I don’t often gripe about people, but recently on Facebook, I did.
It was the first day of my vacation, a lovely Saturday morning. I had errands to run before some chores at home and a friend’s wedding in the afternoon.
I was in a great mood, especially after dropping off some unwanted items at a thrift store – part of our household clutter reduction project.
My second stop was at the adorable Reminisce shop in the Promenade. Owner Jerry Glenn was there and I showed him some items I thought he might be interested in. Sure enough, he was. We had a delightful chat and I left with a smile on my face.
I walked over to my car, which was parked in a great shady spot just across the parking lot from the store, got in and cranked up the AC. It was hot!
Suddenly, I noticed a man in a chef hat, standing on the sidewalk and peering into my passenger-side window. He didn’t look familiar, but I thought perhaps he thought he knew me. He motioned to me so I rolled down the window. “Hi,” I chirped.
Then he proceeded to lambaste me for parking in that particular spot. “You are parked in front of my business and you need to leave,” he said vociferously in his foreign accent. “There are many other spaces around the other stores, so you don’t need to park in front of mine.”
I was quite surprised by his tirade.
“Move your car, do you know what I mean? This is my business and I don’t want you to park here. Don’t you understand? Even a first grader would understand what I am saying! You need to leave!” He got louder as he continued.
I was incredulous! Not that it matters – as parking is public in the whole Promenade – but I was already leaving, and he still shouted at me.
Though the four-letter words in my head were on the verge of spewing forth, when I opened my mouth, my mother’s calm voice came out: “Why are you being so ugly to me?”
He just got louder and angrier in his ranting. “I want you to leave now. Don’t park here. You can’t park in front of my business!”
When I asked his name, he said, “You don’t need to know that!
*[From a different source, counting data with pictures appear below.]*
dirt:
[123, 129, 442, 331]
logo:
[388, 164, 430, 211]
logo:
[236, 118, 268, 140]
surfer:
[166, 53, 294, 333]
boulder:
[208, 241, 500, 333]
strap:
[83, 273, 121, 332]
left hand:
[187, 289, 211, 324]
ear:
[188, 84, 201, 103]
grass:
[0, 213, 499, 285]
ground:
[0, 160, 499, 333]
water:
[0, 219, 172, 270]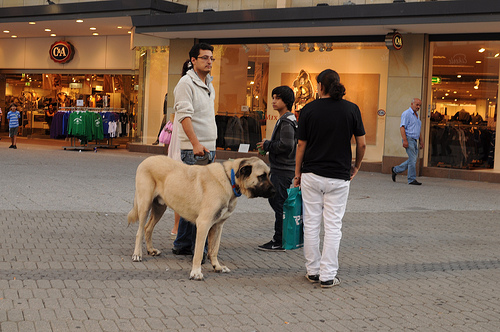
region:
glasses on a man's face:
[192, 51, 219, 64]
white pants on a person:
[296, 169, 349, 279]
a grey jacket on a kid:
[264, 109, 301, 169]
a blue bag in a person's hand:
[278, 178, 306, 255]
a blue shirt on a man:
[398, 103, 427, 137]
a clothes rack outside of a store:
[51, 104, 131, 155]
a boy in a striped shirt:
[3, 94, 26, 152]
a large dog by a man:
[124, 156, 277, 280]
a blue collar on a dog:
[225, 162, 241, 196]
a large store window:
[421, 38, 499, 169]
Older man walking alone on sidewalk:
[387, 96, 429, 188]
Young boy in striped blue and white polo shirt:
[5, 100, 22, 152]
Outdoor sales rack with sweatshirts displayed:
[46, 103, 129, 153]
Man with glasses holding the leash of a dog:
[171, 37, 218, 257]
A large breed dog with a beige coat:
[124, 151, 277, 279]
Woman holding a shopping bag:
[280, 68, 367, 288]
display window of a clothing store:
[422, 35, 498, 175]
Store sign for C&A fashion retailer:
[46, 37, 76, 65]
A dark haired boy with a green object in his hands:
[255, 82, 304, 252]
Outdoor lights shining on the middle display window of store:
[127, 42, 340, 54]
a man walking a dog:
[127, 38, 277, 280]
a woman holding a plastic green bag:
[283, 175, 304, 249]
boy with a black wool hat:
[271, 83, 297, 113]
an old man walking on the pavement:
[389, 95, 426, 186]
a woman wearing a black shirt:
[298, 97, 365, 184]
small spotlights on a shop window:
[239, 38, 336, 55]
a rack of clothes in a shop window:
[216, 109, 263, 149]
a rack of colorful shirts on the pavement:
[51, 105, 123, 141]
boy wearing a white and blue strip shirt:
[6, 110, 23, 129]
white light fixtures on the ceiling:
[3, 18, 135, 39]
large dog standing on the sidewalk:
[117, 146, 282, 292]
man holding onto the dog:
[122, 44, 281, 287]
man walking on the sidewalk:
[387, 95, 435, 188]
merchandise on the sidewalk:
[43, 102, 131, 153]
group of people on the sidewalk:
[132, 35, 372, 295]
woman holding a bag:
[282, 68, 367, 289]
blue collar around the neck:
[228, 166, 243, 195]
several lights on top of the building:
[0, 13, 129, 41]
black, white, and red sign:
[40, 38, 82, 66]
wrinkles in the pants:
[321, 195, 344, 239]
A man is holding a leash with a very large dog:
[129, 34, 279, 283]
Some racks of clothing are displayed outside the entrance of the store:
[52, 70, 137, 157]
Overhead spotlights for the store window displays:
[234, 42, 346, 63]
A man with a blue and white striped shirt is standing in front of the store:
[5, 100, 41, 151]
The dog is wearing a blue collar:
[214, 151, 281, 210]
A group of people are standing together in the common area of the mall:
[116, 26, 381, 297]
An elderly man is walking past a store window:
[378, 50, 456, 192]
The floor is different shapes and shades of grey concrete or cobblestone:
[0, 150, 132, 327]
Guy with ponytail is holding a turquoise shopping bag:
[281, 61, 371, 291]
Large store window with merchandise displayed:
[426, 42, 497, 172]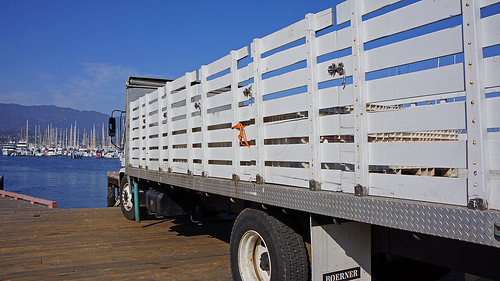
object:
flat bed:
[124, 0, 500, 242]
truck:
[105, 0, 500, 281]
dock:
[3, 137, 133, 237]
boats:
[104, 123, 118, 159]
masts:
[26, 119, 29, 140]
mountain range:
[0, 102, 112, 129]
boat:
[44, 122, 61, 156]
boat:
[82, 127, 88, 156]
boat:
[19, 118, 28, 156]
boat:
[70, 126, 82, 159]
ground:
[206, 263, 223, 281]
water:
[40, 179, 50, 186]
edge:
[245, 207, 275, 239]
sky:
[1, 1, 231, 78]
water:
[5, 159, 14, 165]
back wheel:
[229, 206, 310, 281]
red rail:
[0, 189, 58, 205]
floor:
[0, 197, 109, 280]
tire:
[118, 172, 143, 220]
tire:
[229, 207, 310, 281]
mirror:
[108, 117, 115, 137]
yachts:
[16, 125, 27, 147]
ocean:
[1, 158, 107, 206]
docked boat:
[35, 124, 43, 157]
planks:
[126, 58, 500, 139]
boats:
[1, 135, 17, 156]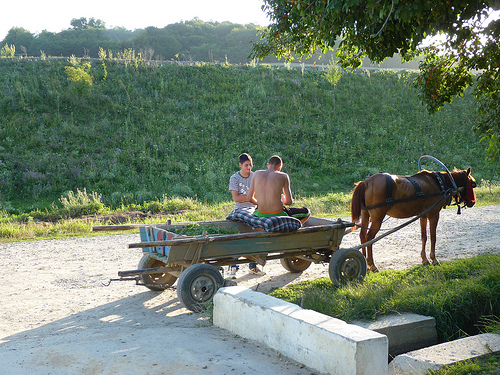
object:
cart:
[85, 211, 367, 295]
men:
[229, 151, 257, 210]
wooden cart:
[115, 208, 366, 317]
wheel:
[329, 249, 367, 289]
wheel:
[281, 251, 313, 274]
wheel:
[140, 256, 179, 289]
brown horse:
[351, 165, 474, 270]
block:
[211, 284, 390, 371]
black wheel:
[182, 263, 226, 308]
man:
[245, 155, 310, 225]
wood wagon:
[80, 218, 385, 306]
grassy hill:
[2, 57, 499, 237]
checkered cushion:
[227, 207, 303, 233]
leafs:
[440, 109, 452, 133]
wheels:
[122, 245, 372, 326]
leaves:
[483, 130, 495, 162]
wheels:
[134, 249, 369, 315]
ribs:
[398, 175, 409, 194]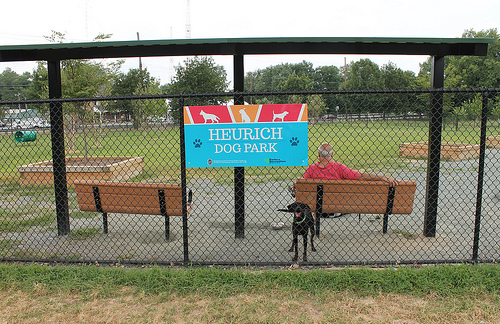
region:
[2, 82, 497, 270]
fence is black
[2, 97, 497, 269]
fence is made of metal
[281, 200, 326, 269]
medium sized black dog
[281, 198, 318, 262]
dog has it's tongue hanging out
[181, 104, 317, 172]
sign is blue, red, orange, white, and black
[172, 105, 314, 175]
sign is for a dog park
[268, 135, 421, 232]
man sitting on bench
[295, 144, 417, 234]
bench made of wood and metal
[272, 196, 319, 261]
dog is looking at camera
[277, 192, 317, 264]
dog is wearing a blue collar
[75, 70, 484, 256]
picture taken outdoors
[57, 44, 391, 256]
picture taken during the day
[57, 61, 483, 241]
picture is of a dog park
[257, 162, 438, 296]
a black dog is behind the fence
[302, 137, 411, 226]
a man is sitting on a bench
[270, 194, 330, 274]
the dog is looking at the camera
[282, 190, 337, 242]
the dog's tongue is out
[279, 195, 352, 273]
the dog is black in color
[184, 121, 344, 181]
the sign says Heurich Dog Park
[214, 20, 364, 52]
the sky is light gray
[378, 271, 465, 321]
part of some grass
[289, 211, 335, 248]
part of a meshed fence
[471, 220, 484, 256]
part of a metal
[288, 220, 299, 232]
chest of a dog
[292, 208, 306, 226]
part of a tongue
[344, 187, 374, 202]
part of a bench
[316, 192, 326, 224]
part of a metal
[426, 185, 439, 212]
part of a post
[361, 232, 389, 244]
part of a floor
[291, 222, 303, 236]
part of a neck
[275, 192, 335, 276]
the dog is black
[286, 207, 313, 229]
the dog is wearing a collar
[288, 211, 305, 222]
the dog's tongue is pink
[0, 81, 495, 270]
the dog is standing behind a fence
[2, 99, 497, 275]
the fence is black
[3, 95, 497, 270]
the fence is made of metal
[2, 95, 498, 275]
the fence is chain link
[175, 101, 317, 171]
the sign says heurich dog park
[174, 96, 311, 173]
the sign is blue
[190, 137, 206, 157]
the sign has paw prints on it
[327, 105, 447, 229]
this is a fence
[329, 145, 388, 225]
the fence is made with wire mess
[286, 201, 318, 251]
this is a dog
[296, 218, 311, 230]
the dog is black in color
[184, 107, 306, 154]
this is a notice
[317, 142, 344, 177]
this is a man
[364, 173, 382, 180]
the man is light skinned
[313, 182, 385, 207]
this is a bench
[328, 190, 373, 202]
the bench is made of wood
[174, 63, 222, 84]
this is a tree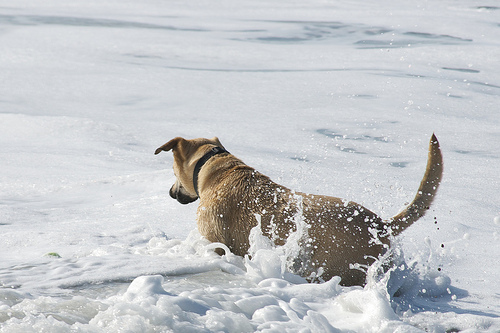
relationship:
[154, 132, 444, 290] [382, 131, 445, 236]
dog has a brown tail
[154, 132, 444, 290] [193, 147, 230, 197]
dog has a black collar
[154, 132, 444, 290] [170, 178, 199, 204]
dog has a black snout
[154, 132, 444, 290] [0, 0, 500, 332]
dog in snow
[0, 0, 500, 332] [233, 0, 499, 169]
snow has tracks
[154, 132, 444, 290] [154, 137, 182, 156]
dog has an ear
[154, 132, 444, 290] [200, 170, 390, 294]
dog has wet fur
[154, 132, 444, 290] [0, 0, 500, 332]
dog going through snow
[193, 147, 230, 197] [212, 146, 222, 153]
black collar has a buckle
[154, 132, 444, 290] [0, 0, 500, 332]
dog stuck in snow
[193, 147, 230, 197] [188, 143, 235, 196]
black collar around on dog neck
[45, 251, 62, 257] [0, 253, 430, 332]
tennis ball in water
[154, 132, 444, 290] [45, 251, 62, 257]
dog fetching tennis ball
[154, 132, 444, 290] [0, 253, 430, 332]
dog in water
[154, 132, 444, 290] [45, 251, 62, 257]
dog retrieving tennis ball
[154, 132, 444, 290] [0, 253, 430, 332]
dog in shallow water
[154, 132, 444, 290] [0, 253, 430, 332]
dog moving through water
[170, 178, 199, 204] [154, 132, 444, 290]
black snout on dog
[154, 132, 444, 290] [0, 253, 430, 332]
dog looking at water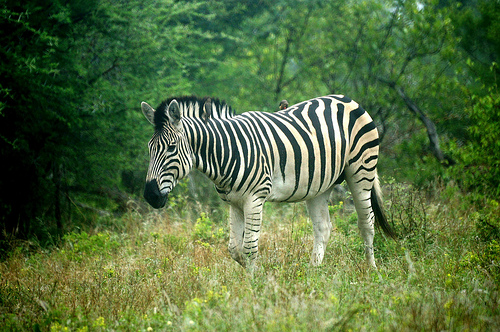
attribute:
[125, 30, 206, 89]
leaves — green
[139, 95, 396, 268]
zebra — standing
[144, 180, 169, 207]
nose — black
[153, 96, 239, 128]
hair — black and white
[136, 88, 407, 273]
zebra — black 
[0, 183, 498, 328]
grass — tall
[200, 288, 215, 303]
flowers — yellow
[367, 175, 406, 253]
tail — black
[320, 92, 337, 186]
stripe — black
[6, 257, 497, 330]
grass — brown and green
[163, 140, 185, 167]
eyes — dark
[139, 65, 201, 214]
head — striped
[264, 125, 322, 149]
pattern — White 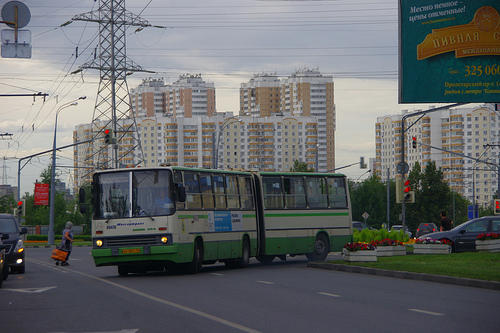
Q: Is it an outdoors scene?
A: Yes, it is outdoors.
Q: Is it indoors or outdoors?
A: It is outdoors.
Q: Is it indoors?
A: No, it is outdoors.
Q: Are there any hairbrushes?
A: No, there are no hairbrushes.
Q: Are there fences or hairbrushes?
A: No, there are no hairbrushes or fences.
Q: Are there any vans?
A: No, there are no vans.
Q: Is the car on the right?
A: Yes, the car is on the right of the image.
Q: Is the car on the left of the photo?
A: No, the car is on the right of the image.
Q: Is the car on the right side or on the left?
A: The car is on the right of the image.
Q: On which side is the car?
A: The car is on the right of the image.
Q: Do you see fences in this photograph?
A: No, there are no fences.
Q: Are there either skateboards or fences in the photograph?
A: No, there are no fences or skateboards.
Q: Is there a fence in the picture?
A: No, there are no fences.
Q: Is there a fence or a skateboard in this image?
A: No, there are no fences or skateboards.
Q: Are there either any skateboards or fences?
A: No, there are no fences or skateboards.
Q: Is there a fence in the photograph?
A: No, there are no fences.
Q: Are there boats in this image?
A: No, there are no boats.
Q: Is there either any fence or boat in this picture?
A: No, there are no boats or fences.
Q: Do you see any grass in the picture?
A: Yes, there is grass.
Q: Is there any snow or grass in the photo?
A: Yes, there is grass.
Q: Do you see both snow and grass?
A: No, there is grass but no snow.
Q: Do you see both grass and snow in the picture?
A: No, there is grass but no snow.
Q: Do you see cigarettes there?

All you need to know is this is my business and I don’t ever want to see your car here again,” followed by “I call police now!” as he walked toward the entrance of his business, muttering and using a word that rhymes with “witch.”
I calmly said, “Okay, call them.” I thought I might like to chat with our local officers as well.
A customer who was sitting outside witnessed the whole thing; he grinned and said, “I’m sorry. But he’s really a great guy.”
I don’t think “really great” people treat others like that. He was rude and belligerent. And, based on feedback from my Facebook post, it seems this behavior was not a one-time, having-a-bad-day outburst.
My intention in telling this story is to point out that – especially in our small community – it’s a good idea to always be mindful that you never know who that stranger is that you are smiling at or yelling at. It’s best to always be nice.
How different this story would be if the chef had invited me to come check out his shop while I was right there, maybe point out a specialty or offer a small sample of his baked goods.